Items listed in a dataset:
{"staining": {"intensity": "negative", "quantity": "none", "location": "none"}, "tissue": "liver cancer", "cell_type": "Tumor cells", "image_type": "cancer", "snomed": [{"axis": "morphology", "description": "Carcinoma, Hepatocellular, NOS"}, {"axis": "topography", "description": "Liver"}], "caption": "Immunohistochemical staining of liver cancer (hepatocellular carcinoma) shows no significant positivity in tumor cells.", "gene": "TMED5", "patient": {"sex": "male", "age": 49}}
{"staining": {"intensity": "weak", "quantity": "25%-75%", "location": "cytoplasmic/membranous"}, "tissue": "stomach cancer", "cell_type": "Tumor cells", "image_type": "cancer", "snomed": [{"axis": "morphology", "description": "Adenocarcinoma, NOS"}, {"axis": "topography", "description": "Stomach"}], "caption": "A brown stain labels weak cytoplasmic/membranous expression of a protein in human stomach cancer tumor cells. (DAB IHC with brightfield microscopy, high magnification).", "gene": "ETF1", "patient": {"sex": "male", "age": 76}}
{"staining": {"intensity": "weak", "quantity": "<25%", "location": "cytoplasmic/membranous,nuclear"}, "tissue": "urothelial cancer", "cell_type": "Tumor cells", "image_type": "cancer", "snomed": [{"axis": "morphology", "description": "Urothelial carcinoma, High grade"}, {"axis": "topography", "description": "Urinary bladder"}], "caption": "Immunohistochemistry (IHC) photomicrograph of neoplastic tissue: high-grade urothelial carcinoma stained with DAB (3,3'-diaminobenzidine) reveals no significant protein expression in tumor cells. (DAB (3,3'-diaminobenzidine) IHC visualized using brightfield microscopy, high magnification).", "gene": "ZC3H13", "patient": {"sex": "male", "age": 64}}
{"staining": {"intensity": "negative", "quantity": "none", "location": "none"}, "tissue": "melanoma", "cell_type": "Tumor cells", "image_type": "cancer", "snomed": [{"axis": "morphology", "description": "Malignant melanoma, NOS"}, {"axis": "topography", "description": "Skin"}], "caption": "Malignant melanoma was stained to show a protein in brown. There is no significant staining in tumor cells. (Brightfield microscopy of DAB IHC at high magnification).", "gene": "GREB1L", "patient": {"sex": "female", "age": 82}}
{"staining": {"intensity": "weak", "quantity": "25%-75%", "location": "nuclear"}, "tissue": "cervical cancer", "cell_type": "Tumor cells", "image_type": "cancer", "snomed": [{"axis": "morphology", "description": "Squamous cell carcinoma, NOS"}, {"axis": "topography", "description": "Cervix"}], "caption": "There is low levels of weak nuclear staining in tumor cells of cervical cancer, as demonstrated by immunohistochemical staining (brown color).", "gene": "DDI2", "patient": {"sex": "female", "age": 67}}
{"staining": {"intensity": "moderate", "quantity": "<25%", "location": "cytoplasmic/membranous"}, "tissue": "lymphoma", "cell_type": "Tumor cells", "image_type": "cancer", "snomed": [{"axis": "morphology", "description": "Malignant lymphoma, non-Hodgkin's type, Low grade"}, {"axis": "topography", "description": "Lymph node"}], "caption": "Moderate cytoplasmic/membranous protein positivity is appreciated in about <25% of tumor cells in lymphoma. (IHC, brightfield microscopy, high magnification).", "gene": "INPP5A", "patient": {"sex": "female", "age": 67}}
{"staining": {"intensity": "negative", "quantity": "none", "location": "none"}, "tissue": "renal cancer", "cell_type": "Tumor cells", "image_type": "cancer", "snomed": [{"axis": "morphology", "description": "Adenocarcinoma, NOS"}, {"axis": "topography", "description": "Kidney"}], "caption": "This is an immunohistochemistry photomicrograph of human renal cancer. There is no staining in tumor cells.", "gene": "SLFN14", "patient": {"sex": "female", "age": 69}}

REQUIREMENT:
However many lines the data holds, return each one exactly.

OUTPUT FOR THIS EXERCISE:
{"staining": {"intensity": "negative", "quantity": "none", "location": "none"}, "tissue": "liver cancer", "cell_type": "Tumor cells", "image_type": "cancer", "snomed": [{"axis": "morphology", "description": "Carcinoma, Hepatocellular, NOS"}, {"axis": "topography", "description": "Liver"}], "caption": "Immunohistochemical staining of liver cancer (hepatocellular carcinoma) shows no significant positivity in tumor cells.", "gene": "TMED5", "patient": {"sex": "male", "age": 49}}
{"staining": {"intensity": "weak", "quantity": "25%-75%", "location": "cytoplasmic/membranous"}, "tissue": "stomach cancer", "cell_type": "Tumor cells", "image_type": "cancer", "snomed": [{"axis": "morphology", "description": "Adenocarcinoma, NOS"}, {"axis": "topography", "description": "Stomach"}], "caption": "A brown stain labels weak cytoplasmic/membranous expression of a protein in human stomach cancer tumor cells. (DAB IHC with brightfield microscopy, high magnification).", "gene": "ETF1", "patient": {"sex": "male", "age": 76}}
{"staining": {"intensity": "weak", "quantity": "<25%", "location": "cytoplasmic/membranous,nuclear"}, "tissue": "urothelial cancer", "cell_type": "Tumor cells", "image_type": "cancer", "snomed": [{"axis": "morphology", "description": "Urothelial carcinoma, High grade"}, {"axis": "topography", "description": "Urinary bladder"}], "caption": "Immunohistochemistry (IHC) photomicrograph of neoplastic tissue: high-grade urothelial carcinoma stained with DAB (3,3'-diaminobenzidine) reveals no significant protein expression in tumor cells. (DAB (3,3'-diaminobenzidine) IHC visualized using brightfield microscopy, high magnification).", "gene": "ZC3H13", "patient": {"sex": "male", "age": 64}}
{"staining": {"intensity": "negative", "quantity": "none", "location": "none"}, "tissue": "melanoma", "cell_type": "Tumor cells", "image_type": "cancer", "snomed": [{"axis": "morphology", "description": "Malignant melanoma, NOS"}, {"axis": "topography", "description": "Skin"}], "caption": "Malignant melanoma was stained to show a protein in brown. There is no significant staining in tumor cells. (Brightfield microscopy of DAB IHC at high magnification).", "gene": "GREB1L", "patient": {"sex": "female", "age": 82}}
{"staining": {"intensity": "weak", "quantity": "25%-75%", "location": "nuclear"}, "tissue": "cervical cancer", "cell_type": "Tumor cells", "image_type": "cancer", "snomed": [{"axis": "morphology", "description": "Squamous cell carcinoma, NOS"}, {"axis": "topography", "description": "Cervix"}], "caption": "There is low levels of weak nuclear staining in tumor cells of cervical cancer, as demonstrated by immunohistochemical staining (brown color).", "gene": "DDI2", "patient": {"sex": "female", "age": 67}}
{"staining": {"intensity": "moderate", "quantity": "<25%", "location": "cytoplasmic/membranous"}, "tissue": "lymphoma", "cell_type": "Tumor cells", "image_type": "cancer", "snomed": [{"axis": "morphology", "description": "Malignant lymphoma, non-Hodgkin's type, Low grade"}, {"axis": "topography", "description": "Lymph node"}], "caption": "Moderate cytoplasmic/membranous protein positivity is appreciated in about <25% of tumor cells in lymphoma. (IHC, brightfield microscopy, high magnification).", "gene": "INPP5A", "patient": {"sex": "female", "age": 67}}
{"staining": {"intensity": "negative", "quantity": "none", "location": "none"}, "tissue": "renal cancer", "cell_type": "Tumor cells", "image_type": "cancer", "snomed": [{"axis": "morphology", "description": "Adenocarcinoma, NOS"}, {"axis": "topography", "description": "Kidney"}], "caption": "This is an immunohistochemistry photomicrograph of human renal cancer. There is no staining in tumor cells.", "gene": "SLFN14", "patient": {"sex": "female", "age": 69}}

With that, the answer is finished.